The claimants went to the Apex Court which came to the conclusion that since the explosion had taken place inside the bus and the police escort was not there, the Transport Corporation would be fastened with the liability to pay compensation since it was negligent in the performance of its duty of ensuring the safety of the passengers. 9. A Division Bench of the Gauhati High Court, Agartala Bench in Bipal Bashi Das v. Oriental Insurance Company Ltd. & Another, [2005 (3) GLT 407], decided a case in which the deceased died as a result of an extremist attack when the extremists attacked and fired upon the vehicle in which the deceased was travelling. The Division Bench following the Samir Chanda's case came to the conclusion that the Amarpur-Teliamura road, at the relevant time, was infested with extremists and, therefore, the driver and owner should have been vigilant and should have taken precautions to ensure that such an attack does not take place. 10. A "duty to take care" lies upon the person who ferries passengers in his vehicle.
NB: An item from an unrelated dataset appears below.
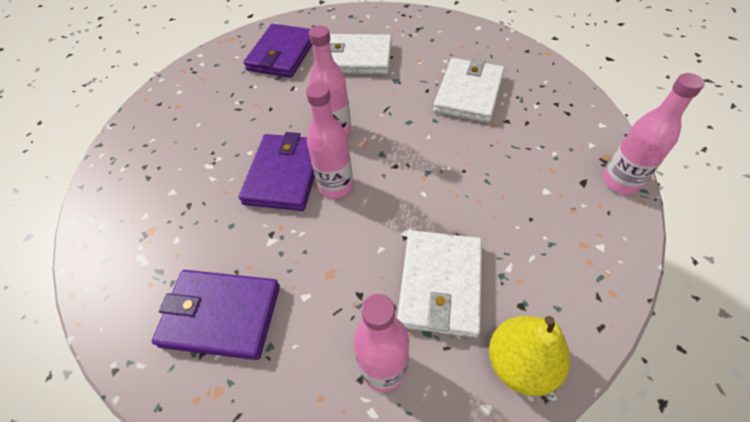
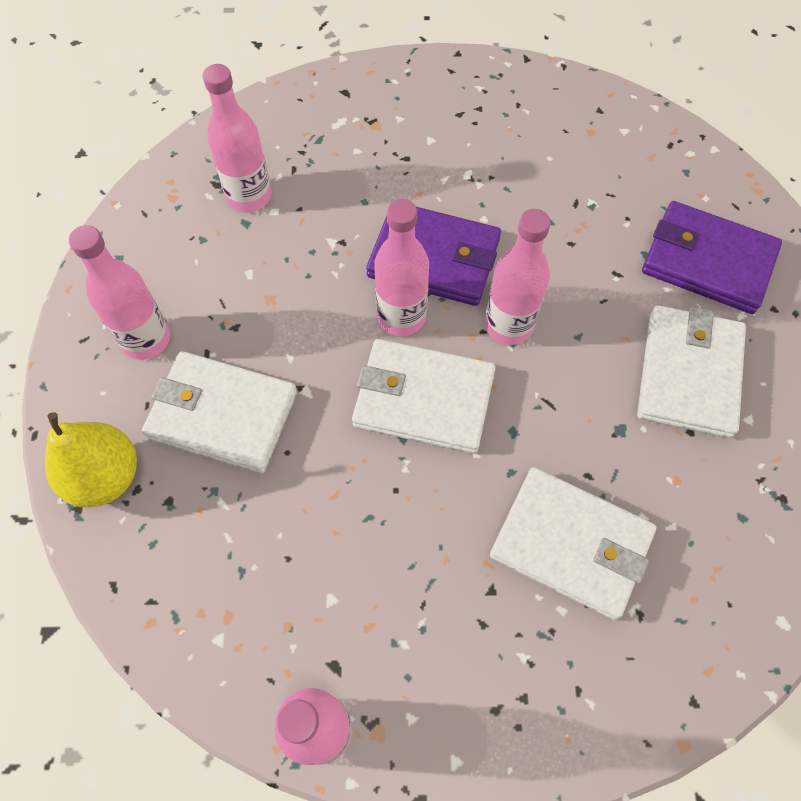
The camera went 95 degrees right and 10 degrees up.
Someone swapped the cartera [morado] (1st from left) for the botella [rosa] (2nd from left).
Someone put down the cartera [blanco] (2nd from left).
This duty not only extends to driving but as held in Om Prakash's case (supra) by the Division Bench of the Himachal High Court, it extends to ensuring that no unidentified object is kept in the bus. It is a well-known fact that the State of was in the grip of terrorism at the relevant time. This fact was known to all and judicial notice of the same can be taken. The driver was also aware that he was passing through an area which was infested with extremists. It was his duty to have ensured that there was sufficient protection to the vehicle and its passengers. There is evidence on record that the passengers had requested the driver to wait for a police escort but as I have said earlier, even if there was no such request this did not relieve the driver of his own duty to ensure that the lives of the passengers in his vehicle were not put to risk. The negligence is, therefore, writ large since the driver took his vehicle without taking any safety measures. The claimants are, therefore, entitled to compensation under the Motor Vehicles Act, 1988. 11. In view of the above discussion, I find no merit in this appeal which is accordingly dismissed. Send down the lower court records forthwith.